The reality we now know, is that he was central to influencing a range of individuals, some of whom were later involved in bomb plots led by their belief in violent Jihad.

Those involved in the murder of Lee Rigby, the London Bridge attacks and many others at some point had been in the circle of influence of Al-Muhajiroun and its off-shoots.

Choudhary and his ilk, laid down a generation of Islamist sympathisers whose views were based on anti-Semitic rhetoric, isolationism, Jihad as a means of conquest and hatred towards minorities within Islam.

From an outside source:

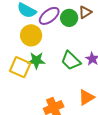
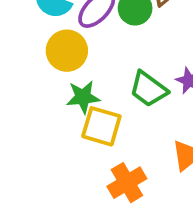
yellow square: (20, 67) -> (101, 126), moved

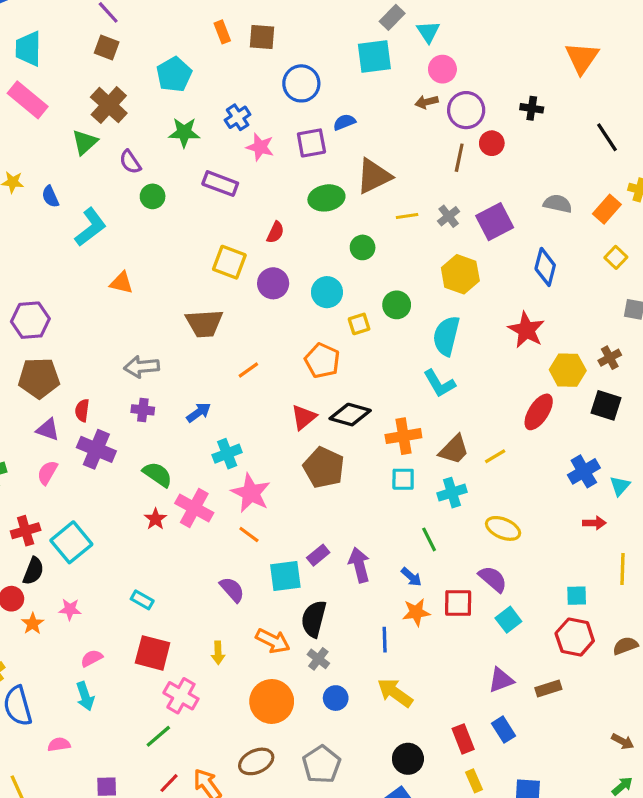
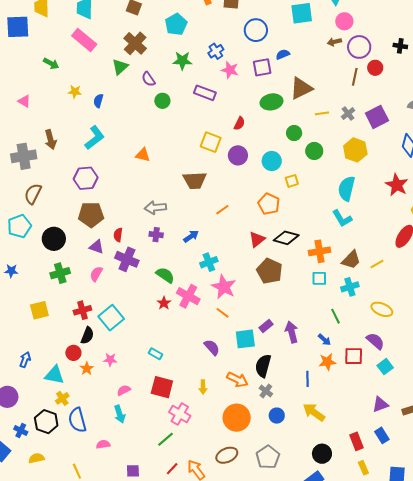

The regressive twisted view of Islam, was hyper-politicised so that world events were intricately intertwined with rallying calls for action by young men to demonstrate, stand outside of mosques and target worshippers with propaganda around global Jihad and thereby drawn in other young men, many lost in their sense of who they were.

This loss of identity and a sense of twisted purpose that Choudhary provided, allied to a belief around religious superiority meant that it acted like a re-assurance blanket to these vulnerable young men. The scene was set for the problems that we are seeing, where today, security services state that there are 23,000 Islamist extremists in the UK.

Many of these would have gone through Choudhary’s circles of influence, exposed to his virulent hatred of the West and feeling as though their fellow citizens are ‘enemy combatants’. Islamist extremism, if unchecked and allowed to fester, creates a mindset that which places fellow citizens within the danger zone of being targets, because of a belief that Islam and Muslims are at war with ‘unbelievers’.

At the soft end of this ideological scale, is the view that non-Muslims have fewer morals than Muslims, are ‘unbelievers’ and destined to serve Islam. On the more aggressive end of this ideology, are a set of views that non-Muslims are a so-called ‘legitimate target’ because they have (collectively) killed Muslims and damaged the Ummah, (family and community of Islam). At either end of this spectrum,Choudhary plied his trade in hatred.

What we are seeing today, partly is due to the decisions and to the lack of action taken against Islamist extremists in the 1990’s. The sad reality is that we may well be challenging and countering extremist rhetoric and terrorism for the next 10 years.

Let this be a lesson to us all. If we do not challenge those espousing hatred, extremism and division when we come across it, the cancer and scourge of such ideologies will settle and bed down into the minds of vulnerable people. When that happens, the consequences are not only deadly, they are very long lasting.